The display by the Civic Center here in Lake Charles is pretty great, with The Twelve Cajun Days of Christmas depicted in festive, animated lights. (Okay, so there's nothing particularly Cajun about the Twelve Days of Christmas, but you should click that link anyway. It's pretty funny.) Just get ready to drive really slow down Lakeshore after the sun goes down, as people rubberneck around the place.

Then there are the lazy people who buy those ridiculous Christmas light projectors instead of actually hanging lights like we used to, back in the olden days of a few years ago. I'm sorry, but I just don't get the point of covering your house in tiny, multicolored pinpricks of light that have more in common with a Pink Floyd laser show at a 1975 roller rink than it does with Christmas in 2016.

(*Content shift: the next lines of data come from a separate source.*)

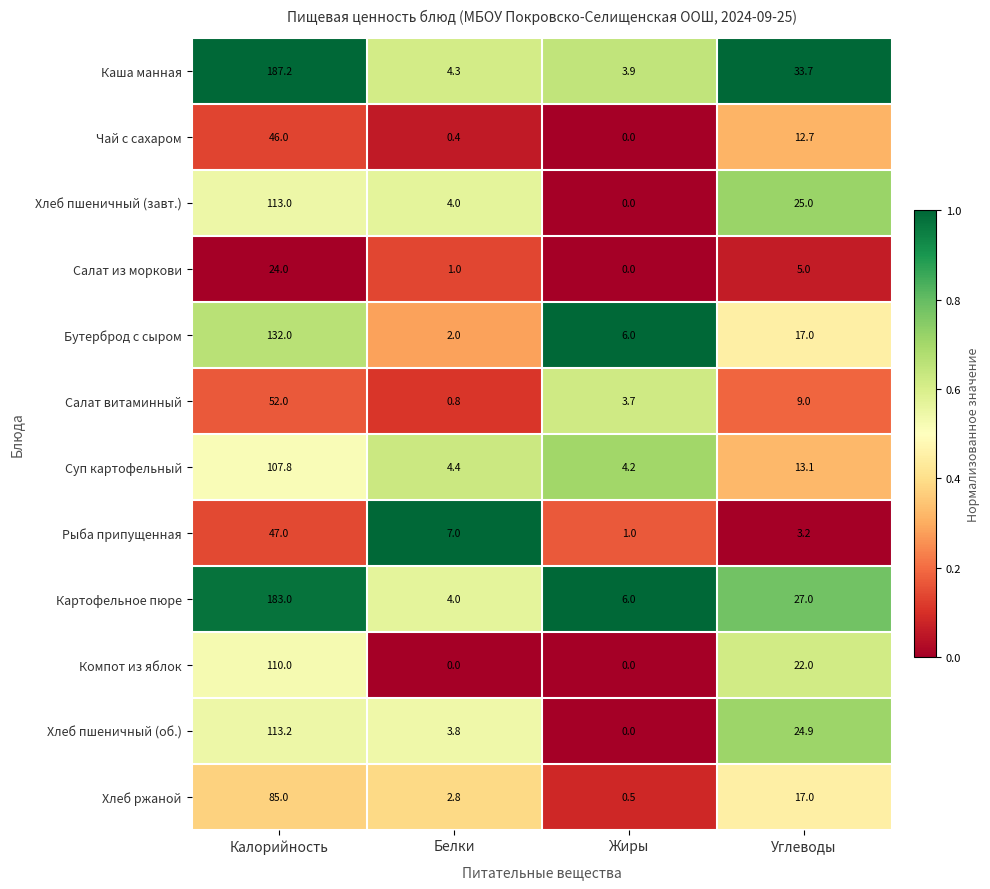

Between Белки and Углеводы, which series saw the biggest shift?

Каша манная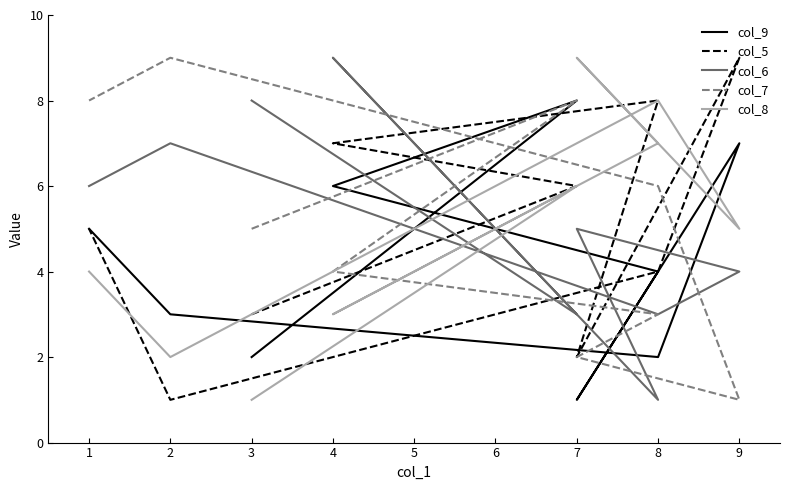

At which category does col_6 reach its first local valley?

7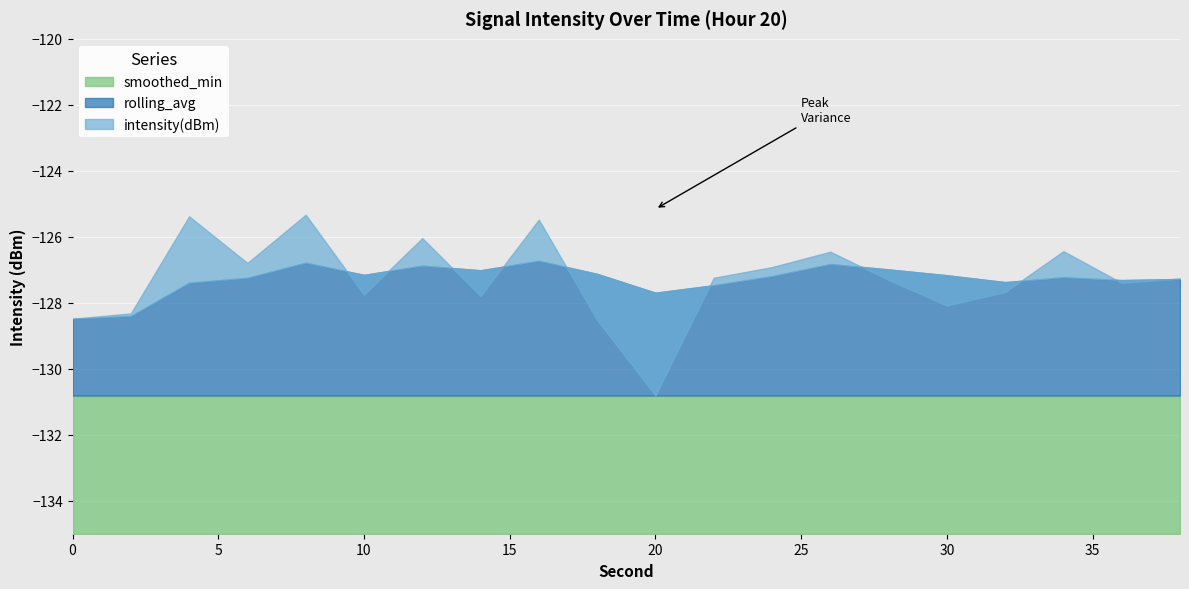

True or false: rolling_avg and intensity(dBm) intersect in this chart.

True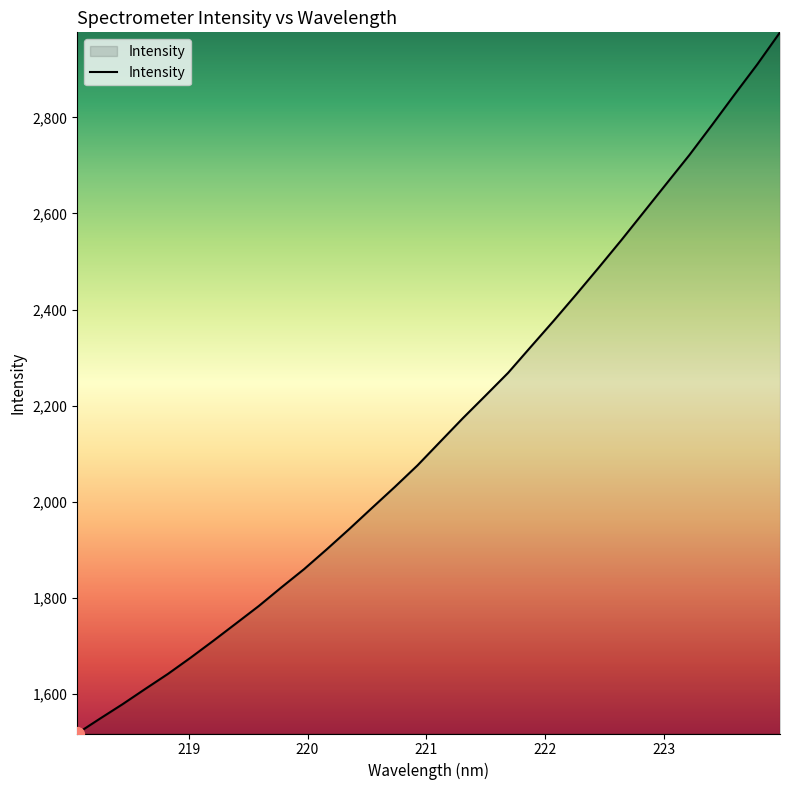

What is the greatest value displayed?

2977.1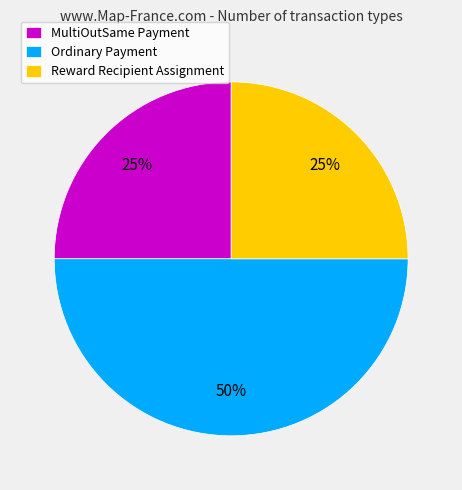

Is the sum of Ordinary Payment and Reward Recipient Assignment greater than half?

Yes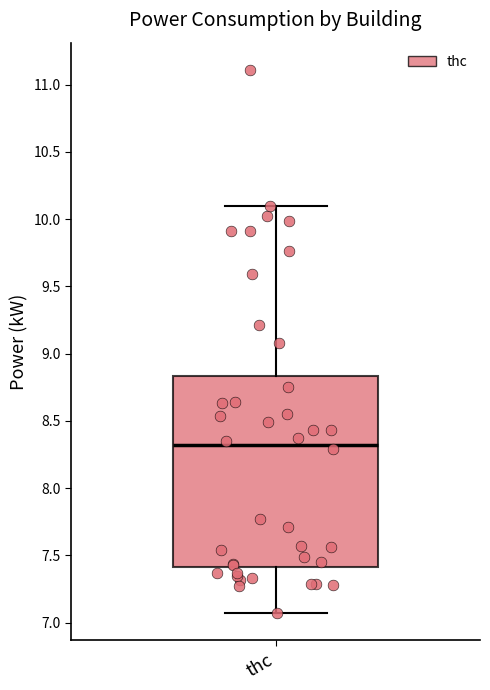

Read this box plot against the y-axis: the position of the median line, the range covered by the box, and the ends of both whiskers. The values are not printed on the chart, so give them approximately, as read against the axis.

median 8.30, box 7.40 to 8.85, whiskers 7.05 to 10.10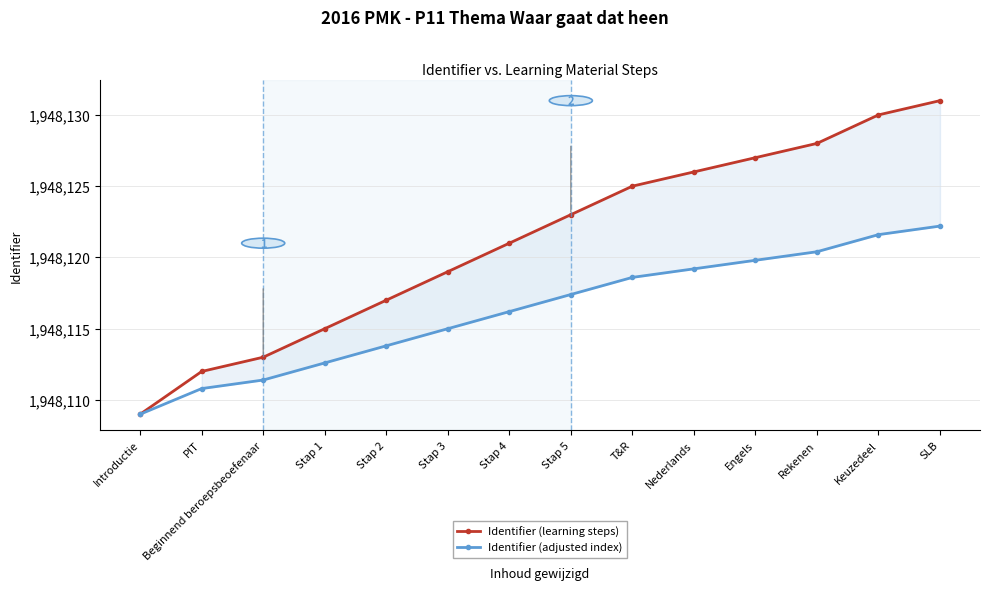

What is the total value across all series at Introductie?

3896218.0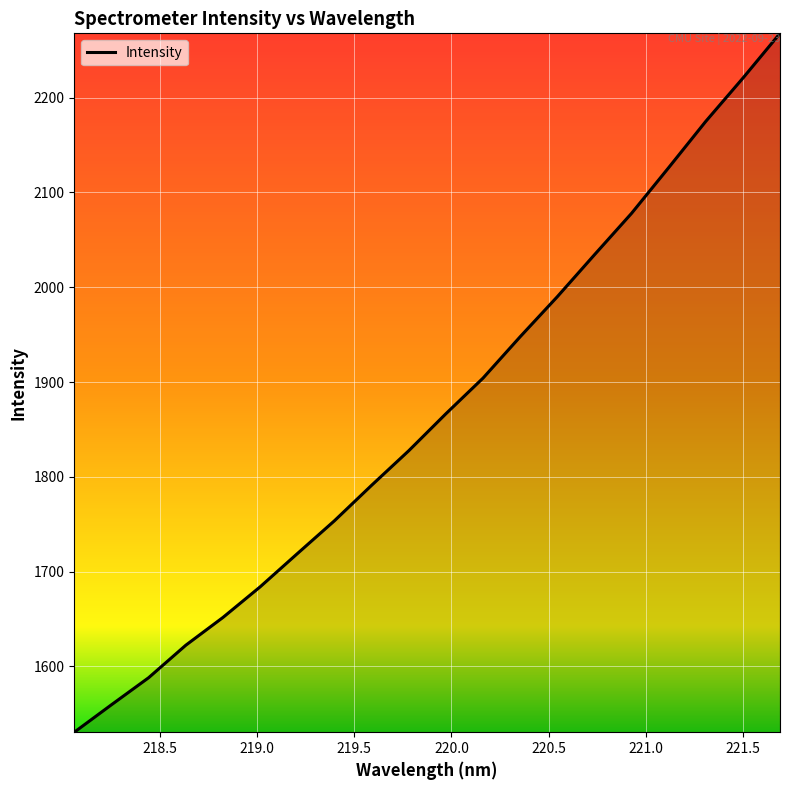

What is the greatest value displayed?

2267.9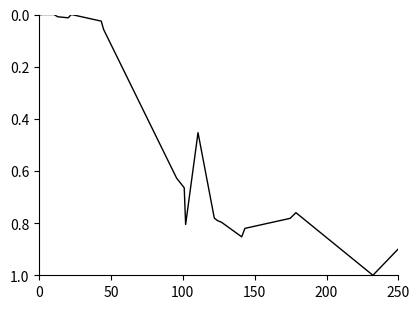

What is the greatest value displayed?

1.0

But hey, who am I to tell anyone else how to decorate for the holidays? I have my own Weird Christmas Traditions, so I'm not here to tell you how to live. You do you. That's kind of the whole point of Louisiana, really.

We don't need anyone's approval. We do what we want.


That about wraps up my little guide to surviving Christmas here in Lake Charles. It's not much, and I'm sure I'll learn more important survival tips as the holidays push on, but this will do for a start.

Merry Christmas and Happy Holidays, Southwest Louisiana!